Saved entries
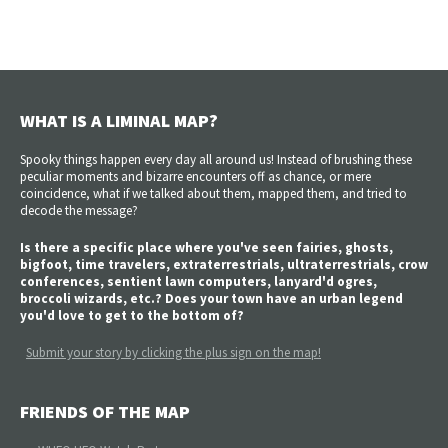
WHAT IS A LIMINAL MAP?
Spooky things happen every day all around us! Instead of brushing these
peculiar moments and bizarre encounters off as chance, or mere
coincidence, what if we talked about them, mapped them, and tried to
decode the message?
Is there a specific place where you've seen fairies, ghosts,
bigfoot, time travelers, extraterrestrials, ultraterrestrials, crow
conferences, sentient lawn computers, lanyard'd ogres,
broccoli wizards, etc.? Does your town have an urban legend
you'd love to get to the bottom of?
Submit your story by clicking the plus sign on the map!
FRIENDS OF THE MAP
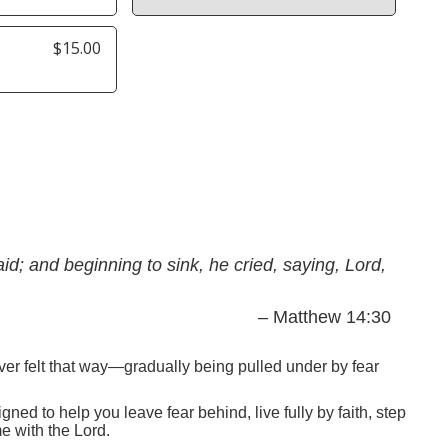
$15.00
d; and beginning to sink, he cried, saying, Lord,
– Matthew 14:30
ver felt that way—gradually being pulled under by fear
ned to help you leave fear behind, live fully by faith, step
e with the Lord.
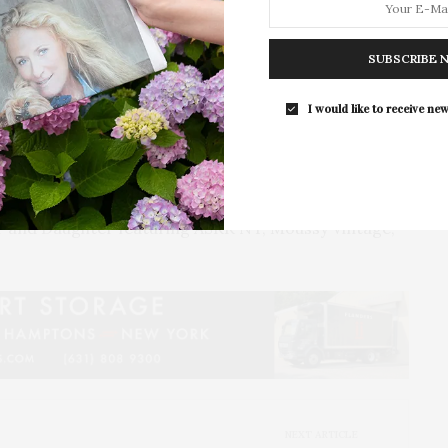
 and Sydney while also providing a gathering space
SUBSCRIBE 
talent, Purethread’s designers will include Allude,
lano, Extreme Cashmere, Handvaerk, Kristensen Du
I would like to receive new
 Sablyn, TWP, Vanessa Bruno, and Victoria & Woods.
s unveiling of the women’s and men’s spring-
 to 13, a Carelle Jewelry pop-up shop from May 1 to
 and Daughter featuring ASKK NY, Moussy Vintage,
NEXT ARTICLE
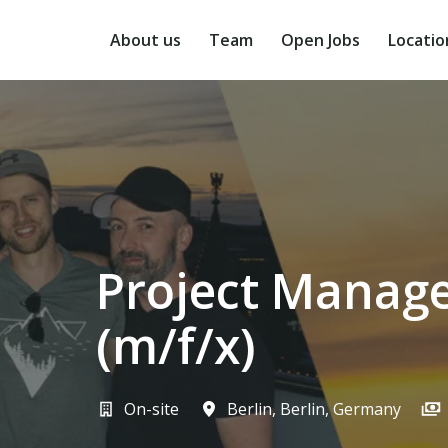
Skip
to
About us
Team
Open Jobs
Locatio
content
Project Manage
(m/f/x)
On-site
Berlin
,
Berlin
,
Germany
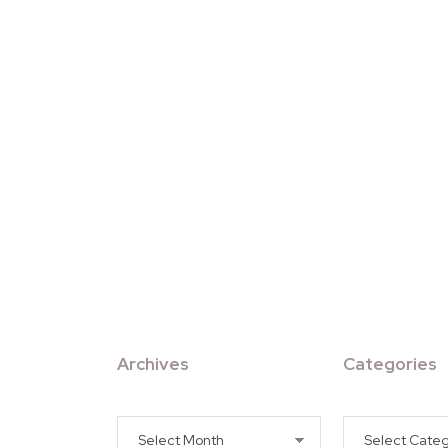
Archives
Categories
Archives
Categories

*EXERCISE AIM*: Convert every line of text in the saved entries above into a Markdown table with the columns "No." and "Text", numbering the rows in order and skipping blank lines. Leave the pictures out of the answer.

*REPLY*:
| No. | Text |
|---|---|
| 1 | WHAT IS A LIMINAL MAP? |
| 2 | Spooky things happen every day all around us! Instead of brushing these |
| 3 | peculiar moments and bizarre encounters off as chance, or mere |
| 4 | coincidence, what if we talked about them, mapped them, and tried to |
| 5 | decode the message? |
| 6 | Is there a specific place where you've seen fairies, ghosts, |
| 7 | bigfoot, time travelers, extraterrestrials, ultraterrestrials, crow |
| 8 | conferences, sentient lawn computers, lanyard'd ogres, |
| 9 | broccoli wizards, etc.? Does your town have an urban legend |
| 10 | you'd love to get to the bottom of? |
| 11 | Submit your story by clicking the plus sign on the map! |
| 12 | FRIENDS OF THE MAP |
| 13 | $15.00 |
| 14 | d; and beginning to sink, he cried, saying, Lord, |
| 15 | – Matthew 14:30 |
| 16 | ver felt that way—gradually being pulled under by fear |
| 17 | ned to help you leave fear behind, live fully by faith, step |
| 18 | e with the Lord. |
| 19 |  and Sydney while also providing a gathering space |
| 20 | SUBSCRIBE  |
| 21 | talent, Purethread’s designers will include Allude, |
| 22 | lano, Extreme Cashmere, Handvaerk, Kristensen Du |
| 23 | I would like to receive new |
| 24 |  Sablyn, TWP, Vanessa Bruno, and Victoria & Woods. |
| 25 | s unveiling of the women’s and men’s spring- |
| 26 |  to 13, a Carelle Jewelry pop-up shop from May 1 to |
| 27 |  and Daughter featuring ASKK NY, Moussy Vintage, |
| 28 | NEXT ARTICLE |
| 29 | Skip |
| 30 | to |
| 31 | About us |
| 32 | Team |
| 33 | Open Jobs |
| 34 | Locatio |
| 35 | content |
| 36 | Project Manage |
| 37 | (m/f/x) |
| 38 | On-site |
| 39 | Berlin |
| 40 | , |
| 41 | Berlin |
| 42 | , |
| 43 | Germany |
| 44 | Archives |
| 45 | Categories |
| 46 | Archives |
| 47 | Categories |